Although they work in different branches of literature and are from different countries, they are surprisingly similar. Both were born in the 1930s, both started their working lives as newspaper reporters, both made dazzling breakthroughs into fame in the mid-1960s (Wolfe with The Kandy-Kolored Tangerine Flake Streamline Baby, Stoppard with Rosencrantz and Guildenstern Are Dead), both are fairly conservative politically, both were substantially influenced by Evelyn Waugh, both have kept basically the same trademark look since the 1960s (white suit v. Rolling Stones hairdo), both are dandies who spend a lot of money on their clothes and furnishings, and both have enjoyed quite long and successful careers. The personality differences between them in their writing style are subtle: Wolfe is more satirical, Stoppard more parodical.

So, they make a fun and fair comparison for this question: Judging from their published works, can you guess which one never attended a day of college and which one earned a doctorate from a world-famous university? Which one's Dr. Tom?

72 comments:

Whiskey said...

I would guess (without looking them up) that Wolfe never attended college, and that Stoppard is the guy who had a graduate degree from a tony school.

Why? Because Wolfe is obsessed with Ivy League rich guys, and Stoppard is not. I am just guessing though.

Besides, JK Rowling and Dan Brown are the most famous living writers. If you're talking about people knowing what they wrote.

Anonymous said...

I'm afraid I'm not guessing. I learned about Wolfe's fancy Ivy League credentials when he gave a speech at Duke in 1999. The professor that introduced Dr. Wolfe bragged to us by saying that they both had earned Ph.D's in "American Studies" from Yale.

Anonymous said...

I'll have to check the written paint.

Whatever or whoever, Wolfe is awful on the topic of fine art. He throws out the baby with the bathwater.

Anonymous said...

"Besides, JK Rowling and Dan Brown are the most famous living writers. If you're talking about people knowing what they wrote."

Followed by Toni Morrison and Stephen King.

Anonymous said...

Annnnd Whisket proves once again that he's ALWAYS ALWAYS ALWAYS wrong about everything

Steve Sailer said...

It's intended to be a trick question.

Anonymous said...

Yes; I can guess. That's an answer which satisfies the question, trick or not.

Anonymous said...

"Whiskey" wrote:

"I would guess (without looking them up) that Wolfe never attended college, and that Stoppard is the guy who had a graduate degree from a tony school."

Oh my God, it never fails. He is always wrong. About everything.

Steve Sailer said...

■ ■ ■ ■ ■ ■ ■

▸ Requests:
**a.** Answer these from the blog page, one line each:
(i) In which decade were both writers born?
(ii) Which work brought Stoppard his mid-1960s breakthrough?
(iii) According to the comment about a speech at Duke in 1999, in what subject and at which university did Wolfe earn his Ph.D.?
**b.** Reproduce the blog page word for word, beginning at the words "Followed by Toni" and stopping after "a trick question.".

■ ■ ■ ■ ■ ■ ■

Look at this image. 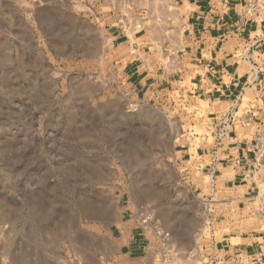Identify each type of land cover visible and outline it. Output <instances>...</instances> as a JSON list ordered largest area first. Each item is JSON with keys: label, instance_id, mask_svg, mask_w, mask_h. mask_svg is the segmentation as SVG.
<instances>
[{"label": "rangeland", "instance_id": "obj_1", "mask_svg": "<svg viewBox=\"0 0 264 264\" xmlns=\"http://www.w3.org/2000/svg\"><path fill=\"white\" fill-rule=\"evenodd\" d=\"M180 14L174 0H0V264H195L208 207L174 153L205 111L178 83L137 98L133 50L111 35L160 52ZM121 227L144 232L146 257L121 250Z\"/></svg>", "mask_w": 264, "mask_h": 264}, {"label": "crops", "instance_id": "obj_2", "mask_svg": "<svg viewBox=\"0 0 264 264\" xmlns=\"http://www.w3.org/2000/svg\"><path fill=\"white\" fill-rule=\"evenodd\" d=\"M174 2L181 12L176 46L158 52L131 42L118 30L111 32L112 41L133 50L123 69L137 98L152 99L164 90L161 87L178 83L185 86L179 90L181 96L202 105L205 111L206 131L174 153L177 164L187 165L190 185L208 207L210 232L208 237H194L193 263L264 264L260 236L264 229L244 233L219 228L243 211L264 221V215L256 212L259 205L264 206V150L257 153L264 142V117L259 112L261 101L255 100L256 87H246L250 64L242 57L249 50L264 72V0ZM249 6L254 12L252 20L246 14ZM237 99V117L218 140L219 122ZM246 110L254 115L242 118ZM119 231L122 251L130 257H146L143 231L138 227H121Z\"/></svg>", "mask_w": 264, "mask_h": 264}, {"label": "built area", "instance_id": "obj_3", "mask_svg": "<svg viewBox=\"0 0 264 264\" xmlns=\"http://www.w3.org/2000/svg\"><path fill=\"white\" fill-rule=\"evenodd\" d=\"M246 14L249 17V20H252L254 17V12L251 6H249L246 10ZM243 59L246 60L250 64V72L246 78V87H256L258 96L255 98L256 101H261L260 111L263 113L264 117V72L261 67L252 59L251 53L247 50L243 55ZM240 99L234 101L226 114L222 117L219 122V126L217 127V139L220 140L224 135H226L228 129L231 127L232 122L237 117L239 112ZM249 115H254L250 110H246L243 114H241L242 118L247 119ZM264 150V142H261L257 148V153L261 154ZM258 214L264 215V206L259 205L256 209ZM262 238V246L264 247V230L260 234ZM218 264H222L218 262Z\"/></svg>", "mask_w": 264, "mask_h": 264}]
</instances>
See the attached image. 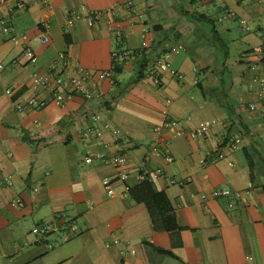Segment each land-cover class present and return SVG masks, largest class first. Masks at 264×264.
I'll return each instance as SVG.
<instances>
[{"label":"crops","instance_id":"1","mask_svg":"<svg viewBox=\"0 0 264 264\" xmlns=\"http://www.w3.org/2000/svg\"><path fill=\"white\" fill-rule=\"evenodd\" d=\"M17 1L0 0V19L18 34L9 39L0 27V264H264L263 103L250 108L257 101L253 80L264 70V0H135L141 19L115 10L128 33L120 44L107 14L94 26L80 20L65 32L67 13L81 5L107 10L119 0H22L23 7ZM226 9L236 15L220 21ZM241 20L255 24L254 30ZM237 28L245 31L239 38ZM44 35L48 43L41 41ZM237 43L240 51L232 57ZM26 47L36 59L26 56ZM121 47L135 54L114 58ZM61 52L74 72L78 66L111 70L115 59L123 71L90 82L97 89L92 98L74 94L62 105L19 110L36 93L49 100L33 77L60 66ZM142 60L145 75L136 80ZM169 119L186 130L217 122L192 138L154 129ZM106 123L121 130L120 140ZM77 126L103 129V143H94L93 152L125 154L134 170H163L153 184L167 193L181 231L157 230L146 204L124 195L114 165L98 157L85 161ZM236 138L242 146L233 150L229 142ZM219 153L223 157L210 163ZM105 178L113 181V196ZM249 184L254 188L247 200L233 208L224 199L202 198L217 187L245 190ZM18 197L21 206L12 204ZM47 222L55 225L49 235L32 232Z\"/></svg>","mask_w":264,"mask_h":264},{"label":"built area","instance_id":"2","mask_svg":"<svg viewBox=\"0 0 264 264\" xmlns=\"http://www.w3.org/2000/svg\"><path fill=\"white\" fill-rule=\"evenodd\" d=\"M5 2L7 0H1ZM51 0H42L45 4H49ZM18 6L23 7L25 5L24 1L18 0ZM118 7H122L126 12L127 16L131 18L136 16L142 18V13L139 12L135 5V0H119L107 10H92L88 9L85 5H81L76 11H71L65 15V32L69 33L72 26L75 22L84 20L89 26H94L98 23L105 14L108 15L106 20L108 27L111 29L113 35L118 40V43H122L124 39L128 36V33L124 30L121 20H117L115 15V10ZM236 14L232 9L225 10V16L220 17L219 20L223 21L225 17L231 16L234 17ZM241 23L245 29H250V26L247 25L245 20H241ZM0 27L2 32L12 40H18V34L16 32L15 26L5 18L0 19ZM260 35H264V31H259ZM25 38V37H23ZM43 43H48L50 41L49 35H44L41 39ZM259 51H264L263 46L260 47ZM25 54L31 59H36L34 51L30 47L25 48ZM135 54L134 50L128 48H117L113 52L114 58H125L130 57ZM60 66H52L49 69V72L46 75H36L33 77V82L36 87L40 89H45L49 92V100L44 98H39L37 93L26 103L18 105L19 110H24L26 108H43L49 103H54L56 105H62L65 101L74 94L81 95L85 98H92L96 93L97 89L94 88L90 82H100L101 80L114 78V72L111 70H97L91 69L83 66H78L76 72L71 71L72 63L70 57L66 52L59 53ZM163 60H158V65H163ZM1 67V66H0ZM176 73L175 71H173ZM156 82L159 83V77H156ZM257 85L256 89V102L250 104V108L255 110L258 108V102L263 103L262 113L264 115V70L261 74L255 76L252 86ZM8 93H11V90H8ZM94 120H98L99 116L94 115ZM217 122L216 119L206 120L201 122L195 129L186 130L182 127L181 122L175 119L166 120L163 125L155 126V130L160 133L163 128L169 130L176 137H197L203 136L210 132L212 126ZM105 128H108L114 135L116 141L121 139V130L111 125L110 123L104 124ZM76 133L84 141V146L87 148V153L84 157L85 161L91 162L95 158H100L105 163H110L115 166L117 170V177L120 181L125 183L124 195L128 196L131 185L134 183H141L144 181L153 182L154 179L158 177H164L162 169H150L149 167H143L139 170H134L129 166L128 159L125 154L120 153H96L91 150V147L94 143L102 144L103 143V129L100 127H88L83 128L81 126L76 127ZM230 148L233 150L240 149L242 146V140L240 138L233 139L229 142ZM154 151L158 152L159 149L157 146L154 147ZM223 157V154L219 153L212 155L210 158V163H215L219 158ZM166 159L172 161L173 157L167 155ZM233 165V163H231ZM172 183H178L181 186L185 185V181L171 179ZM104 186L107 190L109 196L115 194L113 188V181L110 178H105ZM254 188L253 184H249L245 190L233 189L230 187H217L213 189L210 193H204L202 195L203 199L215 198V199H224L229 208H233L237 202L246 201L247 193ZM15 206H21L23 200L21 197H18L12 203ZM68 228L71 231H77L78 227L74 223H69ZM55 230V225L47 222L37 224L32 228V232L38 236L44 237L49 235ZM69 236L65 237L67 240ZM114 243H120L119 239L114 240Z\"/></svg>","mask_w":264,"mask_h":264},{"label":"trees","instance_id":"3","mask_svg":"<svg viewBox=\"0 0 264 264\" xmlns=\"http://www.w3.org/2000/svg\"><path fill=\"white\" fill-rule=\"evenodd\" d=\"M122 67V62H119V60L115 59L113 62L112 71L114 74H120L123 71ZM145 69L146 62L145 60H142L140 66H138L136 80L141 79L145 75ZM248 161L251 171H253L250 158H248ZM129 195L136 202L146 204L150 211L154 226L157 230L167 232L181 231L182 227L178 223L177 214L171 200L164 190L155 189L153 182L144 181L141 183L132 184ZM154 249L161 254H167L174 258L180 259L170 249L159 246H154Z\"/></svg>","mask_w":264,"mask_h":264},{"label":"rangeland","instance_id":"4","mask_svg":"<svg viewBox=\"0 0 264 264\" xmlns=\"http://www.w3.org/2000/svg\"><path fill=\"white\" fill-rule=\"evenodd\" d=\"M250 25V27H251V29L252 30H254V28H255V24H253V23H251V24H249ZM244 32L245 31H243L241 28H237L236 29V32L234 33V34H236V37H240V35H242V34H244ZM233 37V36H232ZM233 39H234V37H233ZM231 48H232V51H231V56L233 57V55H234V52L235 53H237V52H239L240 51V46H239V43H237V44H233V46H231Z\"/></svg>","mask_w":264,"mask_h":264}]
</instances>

■ ■ ■ ■ ■ ■ ■

▸ Task results:
**a.**
(i) The 1930s
(ii) Rosencrantz and Guildenstern Are Dead
(iii) American Studies, at Yale

**b.**
Followed by Toni Morrison and Stephen King.

Anonymous said...

Annnnd Whisket proves once again that he's ALWAYS ALWAYS ALWAYS wrong about everything

Steve Sailer said...

It's intended to be a trick question.